Die Ferdinand-Möller-Stiftung wurde im Jahr 1995 in Erinnerung an den Kunsthändler Ferdinand Möller (1882-1956) und seine Verdienste um die Rettung und Durchsetzung expressionistischer Kunst von seiner Tochter Angelika Fessler-Möller (1919-2002) und Wolfgang Wittrock (1947) gegründet.

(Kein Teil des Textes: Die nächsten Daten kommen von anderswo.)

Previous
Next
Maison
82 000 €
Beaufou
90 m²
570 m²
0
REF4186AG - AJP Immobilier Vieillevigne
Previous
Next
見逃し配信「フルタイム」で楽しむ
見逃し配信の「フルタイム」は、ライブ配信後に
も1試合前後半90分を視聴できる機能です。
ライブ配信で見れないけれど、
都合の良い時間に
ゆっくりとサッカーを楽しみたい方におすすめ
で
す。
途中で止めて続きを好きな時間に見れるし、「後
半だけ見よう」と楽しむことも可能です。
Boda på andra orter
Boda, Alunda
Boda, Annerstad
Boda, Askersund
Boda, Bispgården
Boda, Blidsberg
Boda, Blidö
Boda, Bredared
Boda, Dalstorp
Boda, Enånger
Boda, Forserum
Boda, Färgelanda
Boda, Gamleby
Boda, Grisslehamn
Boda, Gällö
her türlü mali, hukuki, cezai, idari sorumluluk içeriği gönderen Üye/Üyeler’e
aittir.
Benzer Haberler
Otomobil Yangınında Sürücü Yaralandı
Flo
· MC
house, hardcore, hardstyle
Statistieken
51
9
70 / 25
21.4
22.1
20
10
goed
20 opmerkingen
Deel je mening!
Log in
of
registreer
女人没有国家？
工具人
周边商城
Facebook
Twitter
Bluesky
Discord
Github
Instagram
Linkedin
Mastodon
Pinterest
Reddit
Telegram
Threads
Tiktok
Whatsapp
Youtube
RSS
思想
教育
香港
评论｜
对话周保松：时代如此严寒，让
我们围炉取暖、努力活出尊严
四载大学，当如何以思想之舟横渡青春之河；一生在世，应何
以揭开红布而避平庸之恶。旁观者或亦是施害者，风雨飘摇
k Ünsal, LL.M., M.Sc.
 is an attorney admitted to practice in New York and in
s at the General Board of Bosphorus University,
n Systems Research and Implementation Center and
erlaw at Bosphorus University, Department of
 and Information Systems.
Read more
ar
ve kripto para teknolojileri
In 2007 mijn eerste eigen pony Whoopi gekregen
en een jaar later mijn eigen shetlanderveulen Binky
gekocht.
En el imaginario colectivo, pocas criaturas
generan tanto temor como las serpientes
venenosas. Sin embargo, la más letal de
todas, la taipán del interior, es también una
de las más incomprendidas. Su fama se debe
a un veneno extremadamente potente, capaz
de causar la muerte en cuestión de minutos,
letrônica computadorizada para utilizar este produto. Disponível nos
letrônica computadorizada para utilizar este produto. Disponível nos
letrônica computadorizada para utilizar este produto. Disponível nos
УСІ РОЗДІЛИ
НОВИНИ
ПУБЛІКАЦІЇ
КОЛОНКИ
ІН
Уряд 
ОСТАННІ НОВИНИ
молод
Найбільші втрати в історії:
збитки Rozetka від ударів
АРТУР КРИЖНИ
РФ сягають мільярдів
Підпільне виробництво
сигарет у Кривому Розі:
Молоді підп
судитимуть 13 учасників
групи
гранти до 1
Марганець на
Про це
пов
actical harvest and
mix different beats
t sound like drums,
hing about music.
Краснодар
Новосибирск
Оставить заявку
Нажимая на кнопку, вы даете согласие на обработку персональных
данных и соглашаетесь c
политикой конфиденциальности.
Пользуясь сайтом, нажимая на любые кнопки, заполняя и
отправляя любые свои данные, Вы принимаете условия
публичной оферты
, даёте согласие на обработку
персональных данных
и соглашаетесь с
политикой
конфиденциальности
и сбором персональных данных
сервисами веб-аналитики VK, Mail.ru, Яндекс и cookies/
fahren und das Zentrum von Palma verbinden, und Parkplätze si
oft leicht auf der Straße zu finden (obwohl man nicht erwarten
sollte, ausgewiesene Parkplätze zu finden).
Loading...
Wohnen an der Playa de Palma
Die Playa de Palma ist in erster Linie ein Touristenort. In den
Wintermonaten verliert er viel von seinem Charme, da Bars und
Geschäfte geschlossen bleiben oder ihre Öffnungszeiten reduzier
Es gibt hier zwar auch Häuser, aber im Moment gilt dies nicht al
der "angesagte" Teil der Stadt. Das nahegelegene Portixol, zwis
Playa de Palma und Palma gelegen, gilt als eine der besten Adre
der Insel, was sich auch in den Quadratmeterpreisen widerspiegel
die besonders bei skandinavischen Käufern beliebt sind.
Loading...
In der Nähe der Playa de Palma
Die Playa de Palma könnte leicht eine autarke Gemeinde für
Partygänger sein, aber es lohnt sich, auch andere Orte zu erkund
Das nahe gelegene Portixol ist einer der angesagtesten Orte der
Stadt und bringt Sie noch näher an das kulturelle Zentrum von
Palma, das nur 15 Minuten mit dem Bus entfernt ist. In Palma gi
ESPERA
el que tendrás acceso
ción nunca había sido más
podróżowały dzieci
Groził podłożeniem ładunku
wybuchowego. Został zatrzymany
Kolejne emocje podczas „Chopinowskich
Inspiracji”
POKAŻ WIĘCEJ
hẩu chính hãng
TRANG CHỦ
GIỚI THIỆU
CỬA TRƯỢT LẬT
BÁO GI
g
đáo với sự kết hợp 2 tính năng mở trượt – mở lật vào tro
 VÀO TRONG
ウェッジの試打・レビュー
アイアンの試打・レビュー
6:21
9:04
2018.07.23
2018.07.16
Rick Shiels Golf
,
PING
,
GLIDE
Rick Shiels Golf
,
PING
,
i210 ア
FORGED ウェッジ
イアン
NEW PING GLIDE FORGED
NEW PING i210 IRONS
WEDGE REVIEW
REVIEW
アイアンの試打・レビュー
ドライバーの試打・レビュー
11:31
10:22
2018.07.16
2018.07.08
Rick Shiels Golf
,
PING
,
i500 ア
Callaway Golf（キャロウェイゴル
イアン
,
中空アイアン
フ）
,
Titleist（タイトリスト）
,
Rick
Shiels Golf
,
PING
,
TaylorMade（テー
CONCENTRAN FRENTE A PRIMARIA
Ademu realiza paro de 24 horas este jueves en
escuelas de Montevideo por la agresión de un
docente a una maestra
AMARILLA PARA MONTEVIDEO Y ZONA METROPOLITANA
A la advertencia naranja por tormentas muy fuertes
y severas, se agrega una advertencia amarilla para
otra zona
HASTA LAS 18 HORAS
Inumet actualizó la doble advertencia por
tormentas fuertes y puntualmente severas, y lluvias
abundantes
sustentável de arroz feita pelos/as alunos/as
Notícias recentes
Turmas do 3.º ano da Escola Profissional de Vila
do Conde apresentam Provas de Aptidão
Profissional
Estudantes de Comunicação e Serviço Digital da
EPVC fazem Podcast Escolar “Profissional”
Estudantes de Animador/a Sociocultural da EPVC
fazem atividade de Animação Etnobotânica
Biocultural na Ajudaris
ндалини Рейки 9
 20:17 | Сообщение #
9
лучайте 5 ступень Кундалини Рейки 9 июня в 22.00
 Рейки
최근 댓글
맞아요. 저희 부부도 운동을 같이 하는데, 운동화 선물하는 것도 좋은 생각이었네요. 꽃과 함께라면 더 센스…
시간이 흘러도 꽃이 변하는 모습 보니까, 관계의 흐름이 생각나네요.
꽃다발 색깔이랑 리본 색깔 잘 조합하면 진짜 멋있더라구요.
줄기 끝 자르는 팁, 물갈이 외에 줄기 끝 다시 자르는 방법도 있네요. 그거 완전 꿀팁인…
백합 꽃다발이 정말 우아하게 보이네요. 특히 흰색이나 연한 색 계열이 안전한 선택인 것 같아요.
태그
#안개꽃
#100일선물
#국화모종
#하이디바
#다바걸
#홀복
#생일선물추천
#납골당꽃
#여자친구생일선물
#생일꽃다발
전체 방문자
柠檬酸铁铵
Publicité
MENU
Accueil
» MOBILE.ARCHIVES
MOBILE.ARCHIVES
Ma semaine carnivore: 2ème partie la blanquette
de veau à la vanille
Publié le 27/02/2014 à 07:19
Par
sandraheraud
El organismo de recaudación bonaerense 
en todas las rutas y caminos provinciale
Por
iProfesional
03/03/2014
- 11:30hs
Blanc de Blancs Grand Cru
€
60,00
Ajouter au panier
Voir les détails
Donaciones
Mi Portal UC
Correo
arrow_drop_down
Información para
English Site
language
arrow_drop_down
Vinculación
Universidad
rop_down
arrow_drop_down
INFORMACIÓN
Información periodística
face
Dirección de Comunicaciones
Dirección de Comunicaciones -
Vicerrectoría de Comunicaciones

Die Stiftung fördert Forschungsprojekte auf dem Gebiet des Expressionismus sowie der nationalsozialistischen Kunst- und Kulturpolitik und unterstützt die Dokumentation der im Jahr 1937 als „entartet“ bezeichneten und aus deutschen Museen entfernten Kunstgegenstände. Einen Schwerpunkt bildet die von der Stiftung initiierte und finanzierte Forschungsstelle „Entartete Kunst“ an der Freien Universität Berlin sowie die Unterstützung zahlreicher Einzelprojekte, Publikationen, Vortragsreihen, Forschungsaufträge und Kolloquien.

Die Stiftung initiierte das Forschungs- und Ausstellungsprojekt zu Will Grohmann bei den Staatlichen Kunstsammlungen Dresden und stellt für das Gesamtprojekt den größten finanziellen Anteil aller Förderer zur Verfügung, u.a. die gesamten Kosten für die Kuratorin.